**Page text:**
>>>

XML 57 R19.htm IDEA: XBRL DOCUMENT v2.4.0.6
Contingencies, Commitments and Guarantees
6 Months Ended
Jun. 30, 2012
Contingencies, Commitments and Guarantees disclosure  
Contingencies, Commitments and Guarantees disclosure [Text Block]

12.                               CONTINGENCIES, COMMITMENTS AND GUARANTEES

 

Contingencies

 

The major pending legal proceedings, other than ordinary routine litigation incidental to the business, to which the Company or any of its subsidiaries is a party or to which any of the Company’s properties is subject are described below.

 

Asbestos- and Environmental-Related Proceedings

 

In the ordinary course of its insurance business, the Company receives claims for insurance arising under policies issued by the Company asserting alleged injuries and damages from asbestos- and environmental-related exposures that are the subject of related coverage litigation, including, among others, the litigation described below.  The Company is defending asbestos- and environmental-related litigation vigorously and believes that it has meritorious defenses; however, the outcomes of these disputes are uncertain.  In this regard, the Company employs dedicated specialists and aggressive resolution strategies to manage asbestos and environmental loss exposure, including settling litigation under appropriate circumstances.

<<<

**Available data:**
>>>

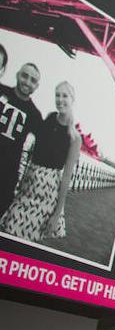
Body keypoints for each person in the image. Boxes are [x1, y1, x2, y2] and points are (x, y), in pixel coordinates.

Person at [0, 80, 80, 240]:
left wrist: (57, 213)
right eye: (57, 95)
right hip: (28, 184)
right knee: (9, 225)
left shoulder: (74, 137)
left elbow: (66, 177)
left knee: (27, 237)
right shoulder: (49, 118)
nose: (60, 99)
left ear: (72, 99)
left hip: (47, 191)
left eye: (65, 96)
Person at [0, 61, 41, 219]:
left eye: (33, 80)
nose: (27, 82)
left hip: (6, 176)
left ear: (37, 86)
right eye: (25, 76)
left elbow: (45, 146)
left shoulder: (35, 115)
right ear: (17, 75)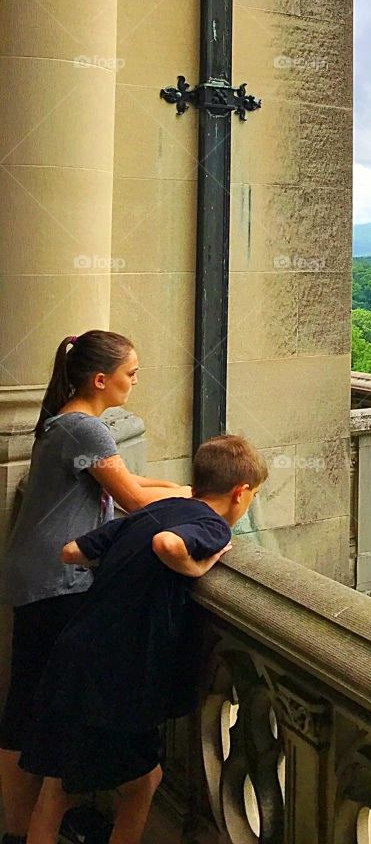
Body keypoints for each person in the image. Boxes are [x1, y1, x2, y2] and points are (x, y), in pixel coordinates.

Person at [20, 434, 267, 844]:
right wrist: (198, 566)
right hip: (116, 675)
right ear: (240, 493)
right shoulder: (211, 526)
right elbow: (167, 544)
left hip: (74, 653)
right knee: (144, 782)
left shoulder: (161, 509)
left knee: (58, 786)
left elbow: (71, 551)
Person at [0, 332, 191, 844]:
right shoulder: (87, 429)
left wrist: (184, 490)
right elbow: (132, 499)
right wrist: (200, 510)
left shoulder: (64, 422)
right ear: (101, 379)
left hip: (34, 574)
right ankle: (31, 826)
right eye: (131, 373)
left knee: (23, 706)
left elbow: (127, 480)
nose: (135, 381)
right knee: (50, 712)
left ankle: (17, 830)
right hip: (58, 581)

<<<
>>>

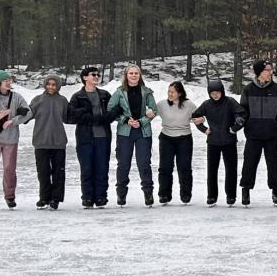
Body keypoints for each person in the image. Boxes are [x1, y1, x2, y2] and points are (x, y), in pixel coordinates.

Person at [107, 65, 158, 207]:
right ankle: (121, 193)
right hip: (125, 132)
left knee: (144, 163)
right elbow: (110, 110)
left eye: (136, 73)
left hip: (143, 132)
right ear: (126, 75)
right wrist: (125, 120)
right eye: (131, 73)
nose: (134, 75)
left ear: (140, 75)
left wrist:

<<<
>>>

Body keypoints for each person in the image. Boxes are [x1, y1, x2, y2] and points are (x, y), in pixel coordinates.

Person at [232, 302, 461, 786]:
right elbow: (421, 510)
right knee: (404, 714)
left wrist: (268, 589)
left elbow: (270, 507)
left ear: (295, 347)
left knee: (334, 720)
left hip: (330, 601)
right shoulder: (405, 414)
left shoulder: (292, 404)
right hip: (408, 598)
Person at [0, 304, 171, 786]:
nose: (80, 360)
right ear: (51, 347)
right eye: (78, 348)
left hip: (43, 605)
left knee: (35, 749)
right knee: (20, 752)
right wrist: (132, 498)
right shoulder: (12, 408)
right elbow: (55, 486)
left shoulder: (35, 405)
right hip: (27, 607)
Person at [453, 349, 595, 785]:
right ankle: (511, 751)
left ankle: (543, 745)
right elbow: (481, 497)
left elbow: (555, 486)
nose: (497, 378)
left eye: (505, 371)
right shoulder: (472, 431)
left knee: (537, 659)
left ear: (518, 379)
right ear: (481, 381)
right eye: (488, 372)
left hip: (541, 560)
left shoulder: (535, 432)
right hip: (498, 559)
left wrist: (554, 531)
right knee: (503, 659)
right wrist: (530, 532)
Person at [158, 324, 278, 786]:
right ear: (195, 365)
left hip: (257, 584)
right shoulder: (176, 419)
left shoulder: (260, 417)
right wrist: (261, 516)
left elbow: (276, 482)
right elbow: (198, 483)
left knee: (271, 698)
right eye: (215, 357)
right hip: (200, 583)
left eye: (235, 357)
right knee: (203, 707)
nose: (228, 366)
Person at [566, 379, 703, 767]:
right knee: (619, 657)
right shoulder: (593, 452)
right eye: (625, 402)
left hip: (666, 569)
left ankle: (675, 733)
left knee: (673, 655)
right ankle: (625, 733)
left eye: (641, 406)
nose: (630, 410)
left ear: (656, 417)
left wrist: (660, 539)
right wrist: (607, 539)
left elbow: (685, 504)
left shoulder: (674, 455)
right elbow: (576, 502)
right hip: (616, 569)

<<<

**Work to complete:**
**a.** Translate this sentence from the contingencies disclosure into Spanish: "The Company is defending asbestos- and environmental-related litigation vigorously and believes that it has meritorious defenses; however, the outcomes of these disputes are uncertain."
**b.** Answer these from the contingencies disclosure:
(i) What date does the six-month period end on?
(ii) What section number does the disclosure carry?
(iii) Whom does the Company employ to manage asbestos and environmental loss exposure?
**c.** Write out the stretch of the contingencies disclosure from "Asbestos- and Environmental-Related Proceedings" through "under appropriate circumstances.", substituting "experts" for "specialists".
None of the material matters here.

**Outputs by task:**
**a.** La Compañía se está defendiendo enérgicamente en los litigios relacionados con el asbesto y el medio ambiente y considera que cuenta con defensas fundadas; sin embargo, los resultados de estas disputas son inciertos.

**b.**
(i) June 30, 2012
(ii) 12
(iii) Dedicated specialists

**c.**
Asbestos- and Environmental-Related Proceedings

 

In the ordinary course of its insurance business, the Company receives claims for insurance arising under policies issued by the Company asserting alleged injuries and damages from asbestos- and environmental-related exposures that are the subject of related coverage litigation, including, among others, the litigation described below.  The Company is defending asbestos- and environmental-related litigation vigorously and believes that it has meritorious defenses; however, the outcomes of these disputes are uncertain.  In this regard, the Company employs dedicated experts and aggressive resolution strategies to manage asbestos and environmental loss exposure, including settling litigation under appropriate circumstances.